## Exercise objective
Straight copy, no pictures: transcribe each entry as it stands.

(Items from a data source)
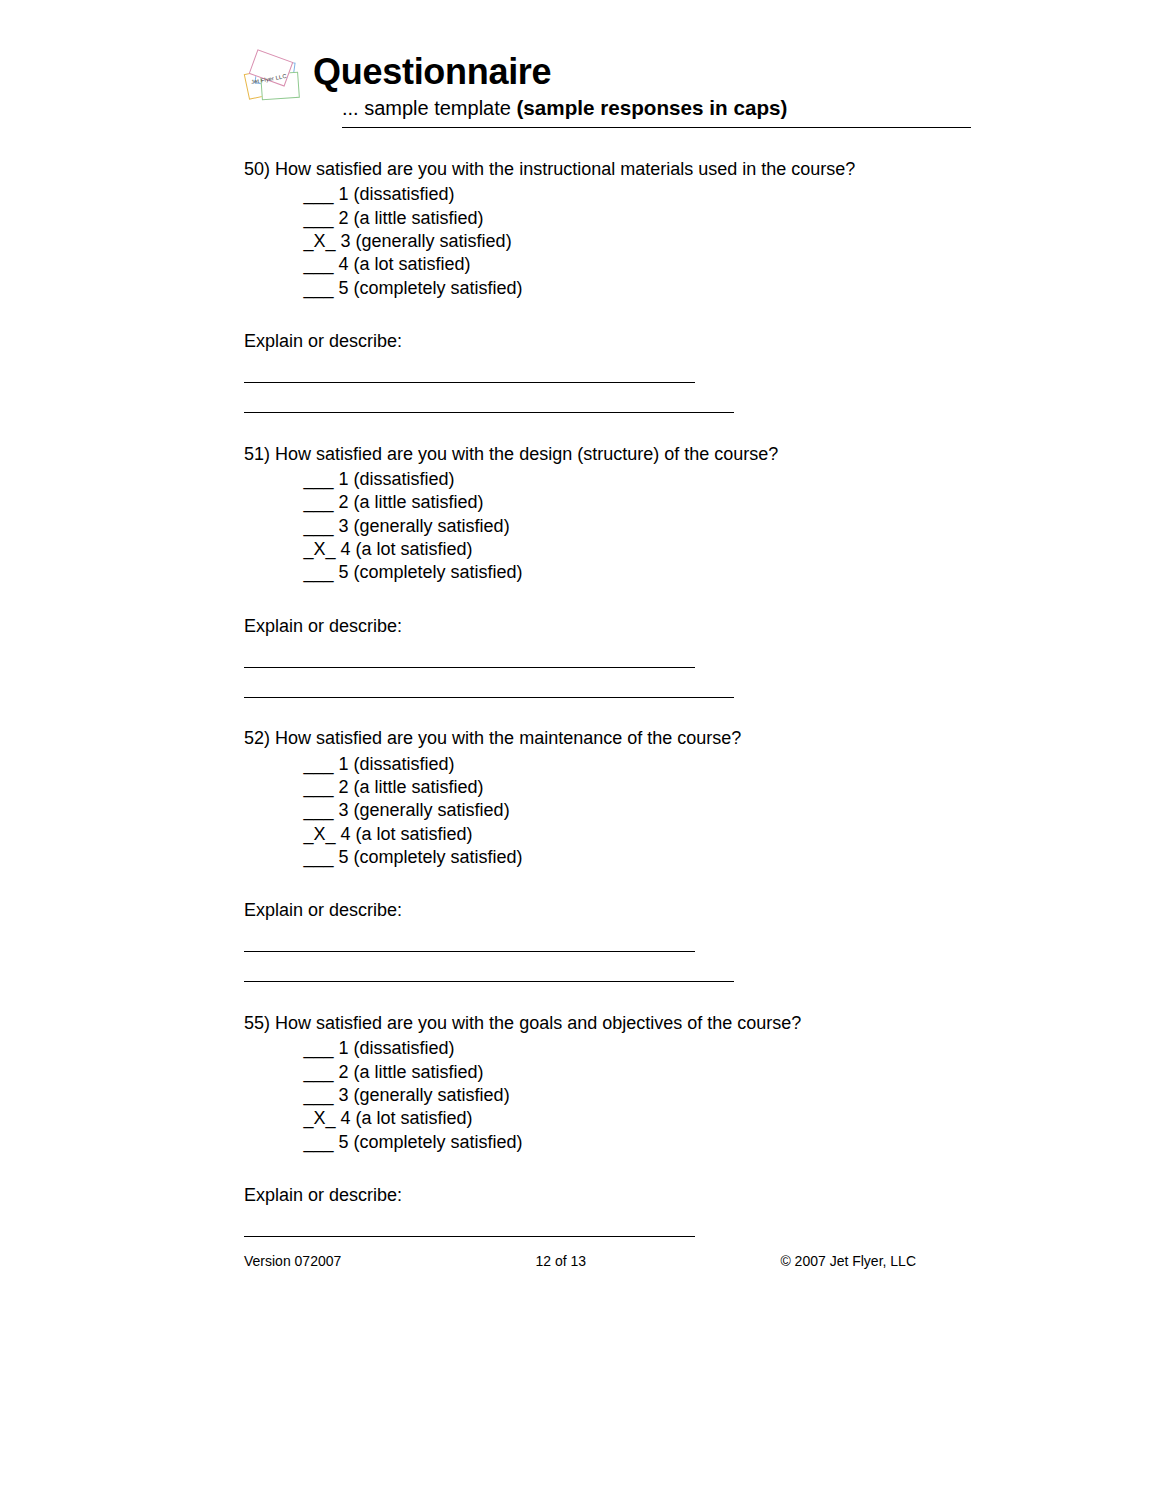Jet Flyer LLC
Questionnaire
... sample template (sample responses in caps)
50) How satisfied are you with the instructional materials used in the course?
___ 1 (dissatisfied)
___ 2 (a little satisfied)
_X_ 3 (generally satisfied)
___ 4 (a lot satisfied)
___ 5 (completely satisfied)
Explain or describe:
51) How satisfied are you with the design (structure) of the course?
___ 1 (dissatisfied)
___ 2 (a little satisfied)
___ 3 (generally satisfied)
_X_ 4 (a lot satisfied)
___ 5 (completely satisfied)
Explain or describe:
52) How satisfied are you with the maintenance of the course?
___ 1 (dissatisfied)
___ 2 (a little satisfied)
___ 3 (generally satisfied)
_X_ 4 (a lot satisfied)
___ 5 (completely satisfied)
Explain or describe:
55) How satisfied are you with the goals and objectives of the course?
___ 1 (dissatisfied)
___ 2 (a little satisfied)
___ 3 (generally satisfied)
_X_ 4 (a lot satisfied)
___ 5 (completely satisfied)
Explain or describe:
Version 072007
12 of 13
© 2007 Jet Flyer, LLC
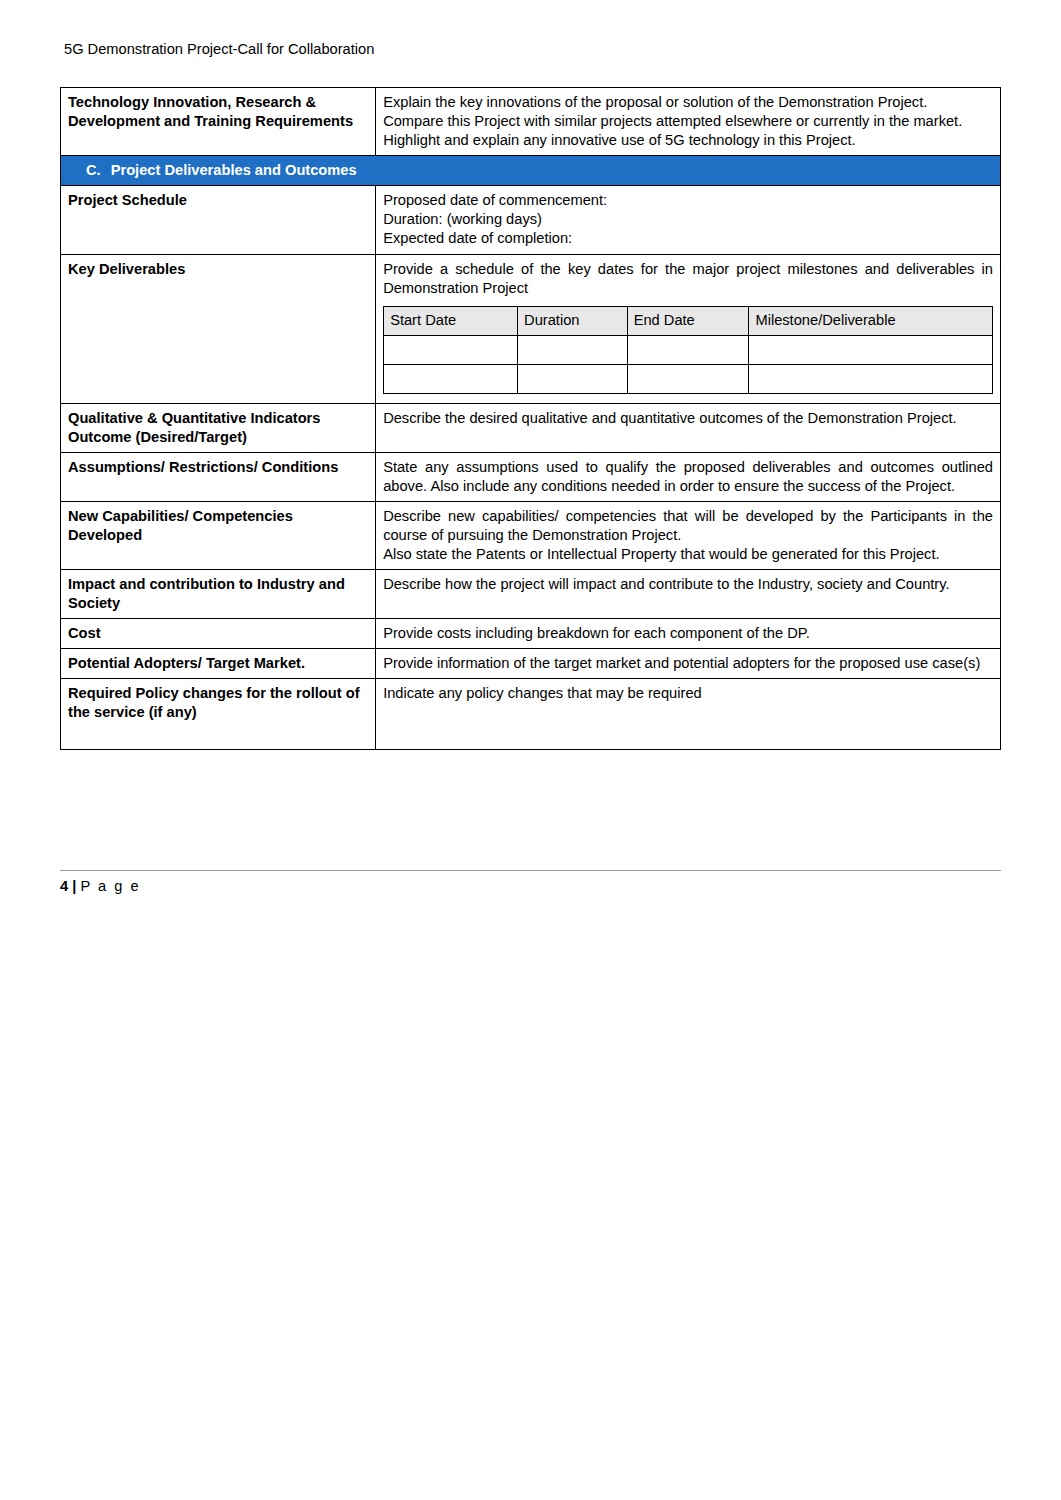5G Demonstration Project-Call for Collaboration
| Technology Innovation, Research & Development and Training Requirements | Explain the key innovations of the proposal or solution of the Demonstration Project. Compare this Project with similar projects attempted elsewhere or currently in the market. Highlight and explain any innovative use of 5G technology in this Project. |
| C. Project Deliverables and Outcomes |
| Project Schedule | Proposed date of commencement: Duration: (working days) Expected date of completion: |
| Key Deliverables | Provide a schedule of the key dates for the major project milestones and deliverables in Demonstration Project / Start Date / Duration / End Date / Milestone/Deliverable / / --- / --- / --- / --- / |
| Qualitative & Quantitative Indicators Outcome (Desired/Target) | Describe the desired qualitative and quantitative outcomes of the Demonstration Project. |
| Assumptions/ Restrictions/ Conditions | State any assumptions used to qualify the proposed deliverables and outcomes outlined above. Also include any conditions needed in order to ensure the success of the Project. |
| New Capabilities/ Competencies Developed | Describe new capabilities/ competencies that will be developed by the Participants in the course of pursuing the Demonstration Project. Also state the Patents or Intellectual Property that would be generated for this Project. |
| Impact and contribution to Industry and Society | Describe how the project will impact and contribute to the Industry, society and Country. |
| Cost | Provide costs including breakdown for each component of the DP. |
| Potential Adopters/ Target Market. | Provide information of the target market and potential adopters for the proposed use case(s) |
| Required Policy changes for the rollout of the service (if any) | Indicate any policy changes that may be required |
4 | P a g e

## Response
Jet Flyer LLC
Questionnaire
... sample template (sample responses in caps)
50) How satisfied are you with the instructional materials used in the course?
___ 1 (dissatisfied)
___ 2 (a little satisfied)
_X_ 3 (generally satisfied)
___ 4 (a lot satisfied)
___ 5 (completely satisfied)
Explain or describe:
51) How satisfied are you with the design (structure) of the course?
___ 1 (dissatisfied)
___ 2 (a little satisfied)
___ 3 (generally satisfied)
_X_ 4 (a lot satisfied)
___ 5 (completely satisfied)
Explain or describe:
52) How satisfied are you with the maintenance of the course?
___ 1 (dissatisfied)
___ 2 (a little satisfied)
___ 3 (generally satisfied)
_X_ 4 (a lot satisfied)
___ 5 (completely satisfied)
Explain or describe:
55) How satisfied are you with the goals and objectives of the course?
___ 1 (dissatisfied)
___ 2 (a little satisfied)
___ 3 (generally satisfied)
_X_ 4 (a lot satisfied)
___ 5 (completely satisfied)
Explain or describe:
Version 072007
12 of 13
© 2007 Jet Flyer, LLC
5G Demonstration Project-Call for Collaboration
| Technology Innovation, Research & Development and Training Requirements | Explain the key innovations of the proposal or solution of the Demonstration Project. Compare this Project with similar projects attempted elsewhere or currently in the market. Highlight and explain any innovative use of 5G technology in this Project. |
| C. Project Deliverables and Outcomes |
| Project Schedule | Proposed date of commencement: Duration: (working days) Expected date of completion: |
| Key Deliverables | Provide a schedule of the key dates for the major project milestones and deliverables in Demonstration Project / Start Date / Duration / End Date / Milestone/Deliverable / / --- / --- / --- / --- / |
| Qualitative & Quantitative Indicators Outcome (Desired/Target) | Describe the desired qualitative and quantitative outcomes of the Demonstration Project. |
| Assumptions/ Restrictions/ Conditions | State any assumptions used to qualify the proposed deliverables and outcomes outlined above. Also include any conditions needed in order to ensure the success of the Project. |
| New Capabilities/ Competencies Developed | Describe new capabilities/ competencies that will be developed by the Participants in the course of pursuing the Demonstration Project. Also state the Patents or Intellectual Property that would be generated for this Project. |
| Impact and contribution to Industry and Society | Describe how the project will impact and contribute to the Industry, society and Country. |
| Cost | Provide costs including breakdown for each component of the DP. |
| Potential Adopters/ Target Market. | Provide information of the target market and potential adopters for the proposed use case(s) |
| Required Policy changes for the rollout of the service (if any) | Indicate any policy changes that may be required |
4 | P a g e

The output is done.